ANKARA – (AA) The price of Brent crude oil fell below $50 per barrel late on Monday, on weak Chinese economic data, slower global growth and growing concern that the U.S. Federal Reserve will raise interest rates.
The price of the global benchmark fell 5 percent on Monday, to as low as $49.59 per barrel after it peaked at $52.0, according to official figures.
It was the first drop below $50 per barrel for the global benchmark since January 13, when the price of Brent oil fell below $46 per barrel, losing about 60 percent.
The Chinese HSBC Manufacturing Purchasing Managers Index, which tracks activity in the manufacturing sector, on Sunday dropped to a fifteen-month low of 47.8 in July, down from 48.2 in the previous month.
A PMI reading below 50.0 indicates that the manufacturing sector is slowing down.
A weak economy in China could mean that demand for oil will also slacken in the near future.
“There are a lot of concerns about the health of Chinese economy,” Richard Mallinson, a geopolitical analyst at the London-based energy market consultancy Energy Aspects, told Anadolu Agency. “Total Chinese crude oil demand has slowed down compared with previous years.” But Mallinson noted that rising oil demand from consumers is partially offsetting weaker demand from industry in China.
Slower global growth rates
Forecasts indicate slower global growth this year, the weakest since the 2008 to 2009 finacial crisis, and that projection is also pushing down oil prices.
The International Monetary Fund predictsed global growth of 3.3 percent in 2015, a revision from its 3.5 percent forecast in April, in its most recent World Economic Outlook.
“The global economy is still in a period of slow growth,” Mallinson said, but low oil prices will benefit developing countries and help to revive growth in 2016.
“Falling energy and commodity prices give a major boost to importing and developing countries. This will feed into to global GDP growth in 2016, when the global economy will gain momentum. But we may not return to such strong growth as we saw a decade ago,” he explained.
The value of the dollar has increased against other major currencies like Euro and Yuan, on expectations that the Federal Reserve Bank will raise interest rates late this year.
Federal Reserve President Janet Yellen said in June that the Fed will raise interest rates before yearend.
Mallinson noted that the market has already begun to price in increased dollar strength.
A strong dollar reduces the purchasing power of oil importing countries, because oil prices are indexed to the value of the U.S. currency.
“Oil imports will be more expensive in relative terms [with the rising dollar]. But prices are still half what they used to be a year ago,” Mallinson said.

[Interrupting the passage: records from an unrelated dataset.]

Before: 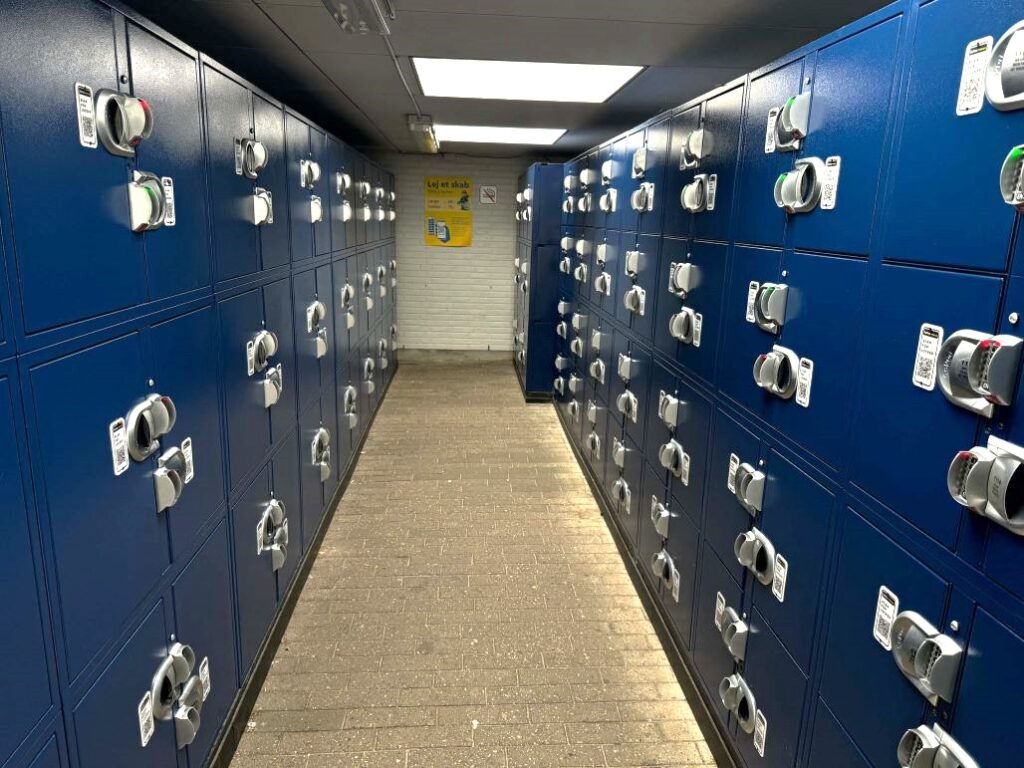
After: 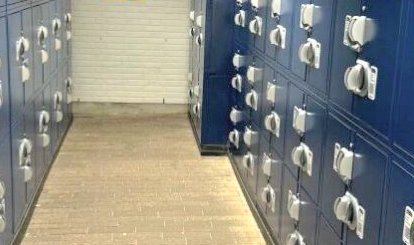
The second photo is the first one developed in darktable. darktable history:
crop: left 31.751%, top 32.172%, right 27.8%, bottom 35.83%
contrast brightness saturation: contrast 0.1, brightness 0.3, saturation 0.14
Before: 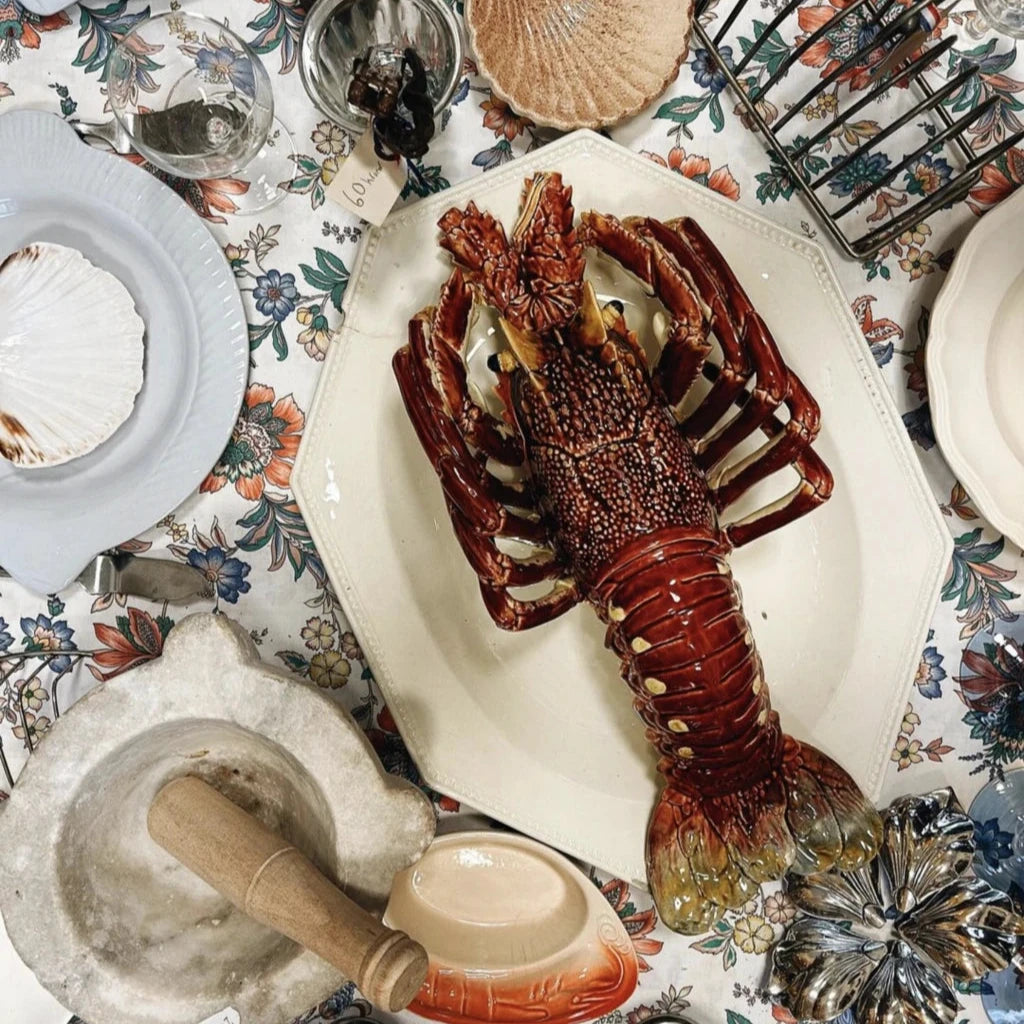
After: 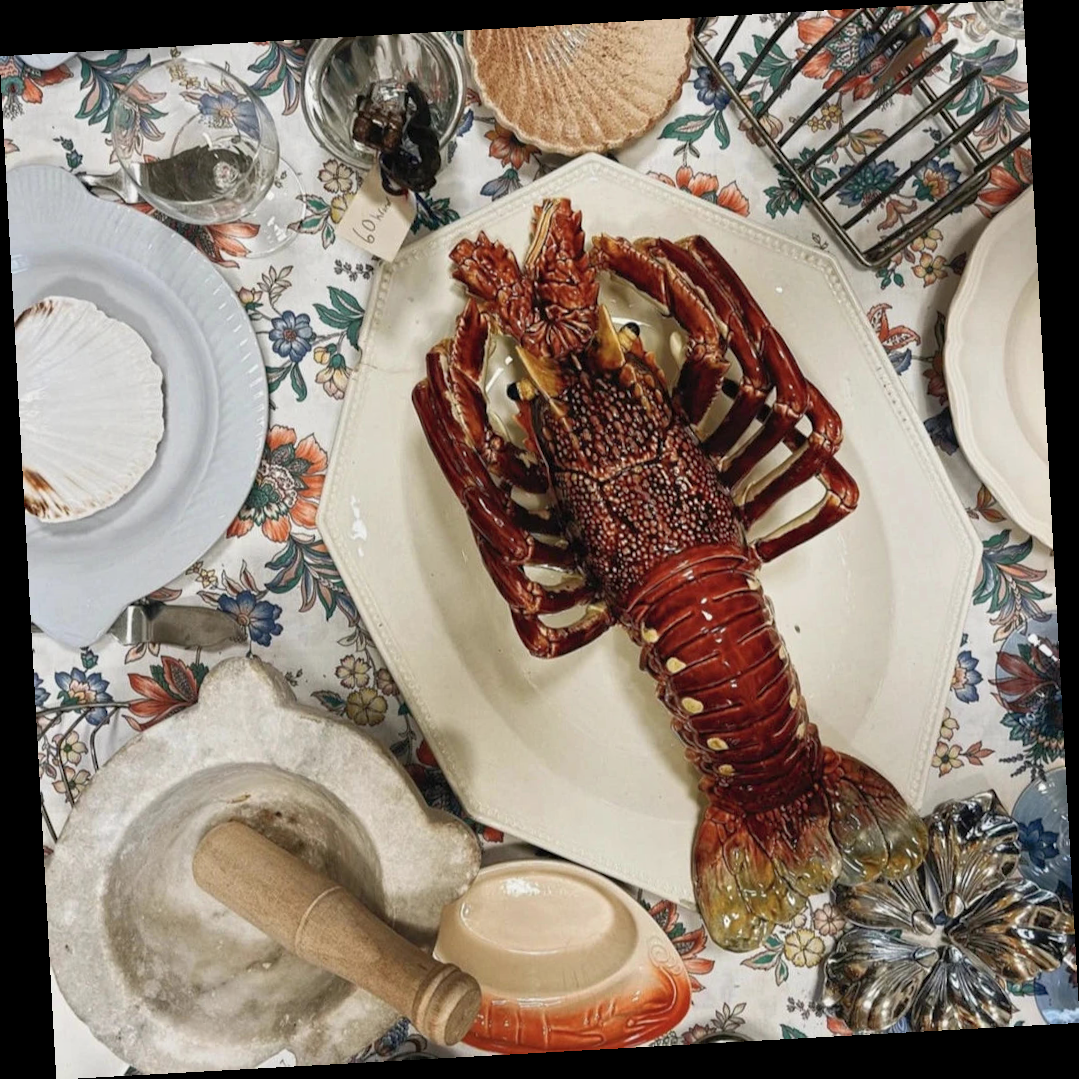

“With prices back around $50 per barrel, there is still an economic boost for oil importers despite the exchange rate,” he pointed out.
The expert stressed that oil demand will increase with low prices, and rising demand may push crude oil prices higher in the next two years.
“We foresee price of Brent going back to $80 per barrel in second half of next year. For 2017, our forecast is that it will average just below $100 per barrel,” he said.
However, Mallinson warned that volatility will continue because OPEC is not actively trying to influence the market.
The cartel refused to trim production in both of its biannual meetings, a move that would have put a brake on the decline in prices and which could have even triggered a price increase.
Despite deciding to maintain 30 million barrels per day (mbpd) of output quota twice, on Nov. 2014 and Jan. 2015, the oil cartel has increased its oil production to 30.9 mbpd on April 31, to1 million bpd in May, and to 31.4 million bpd in June.